# Brief 1:
List every party against whom the applicant started proceedings on 13 June 1996, as named in the Debono decision.
# Brief 2:
Reproduce the part of the Debono decision between "Thirty-three hearings took" and "a short time.", inclusive.

Application no. 34539/02 
by Nicholas Richard DEBONO 
against Malta

The European Court of Human Rights (Fourth Section), sitting on 3 May 2005 as a Chamber composed of:

Sir Nicolas Bratza, President
 Mr J. Casadevall
 Mr G. Bonello
 Mr R. Maruste
 Mr S. Pavlovschi
 Mr L. Garlicki, 
 Mr J. Borrego Borrego, judges
and Mr M. O'Boyle, Section Registrar,

Having regard to the above application lodged on 6 September 2002,

Having regard to the partial decision of 10 June 2004,

Having regard to the observations submitted by the respondent Government and the observations in reply submitted by the applicant,

Having deliberated, decides as follows:


The applicant, Mr Nicholas Richard Debono, is a Maltese national who was born in 1934 and lives in Marsascala. He was represented before the Court by Mr T. Abela, a lawyer practising in Malta. The respondent Government were represented by their Agent, Mr S. Camilleri, Attorney General.

The facts of the case, as submitted by the parties, may be summarised as follows.

1.  The first-instance proceedings instituted by the applicant

On 13 June 1996 the applicant instituted proceedings against the Water Services Corporation, against the Director of the Drainage Department in the Ministry of the Environment and against the Minister of the Environment. He complained about the infiltration of foul liquid in several of his properties, allegedly due to the seepage of drainage from the Government drainage system, and asked for compensation.

Thirty-three hearings took place before the Civil Court. A number of witnesses were examined and an expert report was prepared. Thirteen hearings were adjourned by reason of the defendants' absence.

In a judgment of 5 July 2000, the Civil Court found in favour of the applicant. It held that the Minister of the Environment was not liable and declared that the two other defendants were responsible for the damage suffered by the applicant. It therefore awarded him 5,649.92 liri (Lm – approximately 13,611 euros) for damages and a sum for reimbursement of all the legal costs of the case.

2.  The proceedings before the Court of Appeal

On 25 July 2000 the Water Services Corporation and the Director of the Drainage Department appealed against the judgment of 5 July 2000.

On 31 July 2002 the applicant requested that his case be dealt with and decided within a short time.

By a decree of 28 August 2002 the Court of Appeal ordered that the case be fixed for hearing according to law.

On 15 October 2002, the hearing was fixed at 10 December 2002. An application for postponement presented by the Director of the Drainage Department on the ground of the absence of his lawyer was rejected.

On 10 December 2002 the parties presented their pleadings and the case was left for judgment to be delivered on 25 April 2003.

In a judgment of 8 May 2003, the Court of Appeal confirmed the first-instance decision. Observing that the first court had correctly concluded that the applicant had summoned the Minister of the Environment without good reason, the Court of Appeal decided that the legal expenses incurred by the Minister should be borne by the applicant.

# Data provided:
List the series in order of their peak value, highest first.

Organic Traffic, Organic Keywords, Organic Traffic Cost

# Task answer 1:
- the Water Services Corporation
- the Director of the Drainage Department in the Ministry of the Environment
- the Minister of the Environment

# Task answer 2:
Thirty-three hearings took place before the Civil Court. A number of witnesses were examined and an expert report was prepared. Thirteen hearings were adjourned by reason of the defendants' absence.

In a judgment of 5 July 2000, the Civil Court found in favour of the applicant. It held that the Minister of the Environment was not liable and declared that the two other defendants were responsible for the damage suffered by the applicant. It therefore awarded him 5,649.92 liri (Lm – approximately 13,611 euros) for damages and a sum for reimbursement of all the legal costs of the case.

2.  The proceedings before the Court of Appeal

On 25 July 2000 the Water Services Corporation and the Director of the Drainage Department appealed against the judgment of 5 July 2000.

On 31 July 2002 the applicant requested that his case be dealt with and decided within a short time.